This is possible with every output type except for P2TR. Taproot introduced to the Bitcoin protocol Schnorr signatures and Merklized Alternative Script Trees, both of which can be used to hide the true number of participants in a multisig.
Schnorr signatures
Taproot uses a new signature scheme called Schnorr signatures, which allows key aggregation. A single public key can belong to one user or be aggregated from multiple users using an n-of-n scheme like MuSig2 or even a threshold m-of-n scheme like FROST/ROAST. This makes multisig transactions smaller and therefore cheaper, but it also means you cannot tell if a multisig even happened, let alone its size.
Merklized Alternative Script Trees
A P2TR output can optionally commit to a script tree (MAST). The key difference from previous output types is that you can now have many alternative spending conditions, and only reveal the one that you end up using.

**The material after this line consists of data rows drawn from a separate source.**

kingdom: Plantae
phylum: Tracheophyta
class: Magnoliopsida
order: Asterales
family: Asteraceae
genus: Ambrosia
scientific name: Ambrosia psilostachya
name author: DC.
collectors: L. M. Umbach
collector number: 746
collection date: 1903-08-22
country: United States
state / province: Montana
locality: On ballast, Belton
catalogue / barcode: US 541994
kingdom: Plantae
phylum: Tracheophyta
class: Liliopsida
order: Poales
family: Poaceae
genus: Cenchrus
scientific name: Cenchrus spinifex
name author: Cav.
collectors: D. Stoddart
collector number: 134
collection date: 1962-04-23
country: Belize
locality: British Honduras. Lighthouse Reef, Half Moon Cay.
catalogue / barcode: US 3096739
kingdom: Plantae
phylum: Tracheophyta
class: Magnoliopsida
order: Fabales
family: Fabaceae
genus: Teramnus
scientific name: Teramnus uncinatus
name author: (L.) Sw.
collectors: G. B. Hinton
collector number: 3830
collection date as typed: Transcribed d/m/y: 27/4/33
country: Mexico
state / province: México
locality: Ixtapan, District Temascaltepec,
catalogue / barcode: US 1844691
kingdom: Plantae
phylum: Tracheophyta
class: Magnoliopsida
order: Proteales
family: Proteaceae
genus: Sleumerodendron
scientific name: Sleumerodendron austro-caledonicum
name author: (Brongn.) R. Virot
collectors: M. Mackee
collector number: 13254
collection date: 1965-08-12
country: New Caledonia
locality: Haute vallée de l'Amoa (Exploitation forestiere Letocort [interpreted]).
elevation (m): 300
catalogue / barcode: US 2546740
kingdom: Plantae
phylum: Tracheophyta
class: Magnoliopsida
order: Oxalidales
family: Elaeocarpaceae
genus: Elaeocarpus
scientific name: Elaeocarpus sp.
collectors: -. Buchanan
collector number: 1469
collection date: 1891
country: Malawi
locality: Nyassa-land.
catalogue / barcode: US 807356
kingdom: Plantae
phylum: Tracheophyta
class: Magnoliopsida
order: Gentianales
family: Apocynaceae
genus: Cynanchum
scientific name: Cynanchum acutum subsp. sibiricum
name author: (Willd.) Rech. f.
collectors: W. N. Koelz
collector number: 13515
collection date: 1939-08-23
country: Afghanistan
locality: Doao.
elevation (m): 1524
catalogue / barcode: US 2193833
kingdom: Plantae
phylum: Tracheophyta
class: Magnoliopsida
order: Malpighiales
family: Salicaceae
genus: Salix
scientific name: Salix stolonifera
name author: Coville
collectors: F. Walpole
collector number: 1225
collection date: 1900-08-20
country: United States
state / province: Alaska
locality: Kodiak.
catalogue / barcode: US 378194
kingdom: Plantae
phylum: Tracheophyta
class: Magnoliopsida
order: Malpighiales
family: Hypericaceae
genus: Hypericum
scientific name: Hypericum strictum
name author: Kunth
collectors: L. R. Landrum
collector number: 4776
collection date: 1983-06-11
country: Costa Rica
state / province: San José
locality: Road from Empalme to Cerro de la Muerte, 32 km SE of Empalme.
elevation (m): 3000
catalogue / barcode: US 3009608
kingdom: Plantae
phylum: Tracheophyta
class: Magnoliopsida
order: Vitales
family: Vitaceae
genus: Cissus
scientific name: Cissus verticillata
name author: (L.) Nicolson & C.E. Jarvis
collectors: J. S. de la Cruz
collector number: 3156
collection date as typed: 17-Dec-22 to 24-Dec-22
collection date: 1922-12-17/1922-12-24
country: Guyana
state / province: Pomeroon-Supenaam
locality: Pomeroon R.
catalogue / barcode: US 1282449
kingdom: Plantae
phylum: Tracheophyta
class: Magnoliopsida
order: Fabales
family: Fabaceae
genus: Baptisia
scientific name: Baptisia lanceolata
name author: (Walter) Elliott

Even without key aggregation, this allows you to obfuscate the actual size of your multisig. For example, if you want a 2-of-3 multisig, you can create a script tree with three different 2-of-2 multisigs: A&B, B&C and A&C. Only one of these 2-of-2s will need to be revealed and nobody will be able to tell if the actual multisig was 2-of-2, 2-of-n for some higher n, or even a decoy multisig in which both keys were in fact owned by the same person.
You can use key aggregation in combination with script trees, for example to implement 2-of-3 using three different keys aggregated using 2-of-2 MuSig2. A footnote in BIP342 goes into a bit of detail on multisigs in script trees.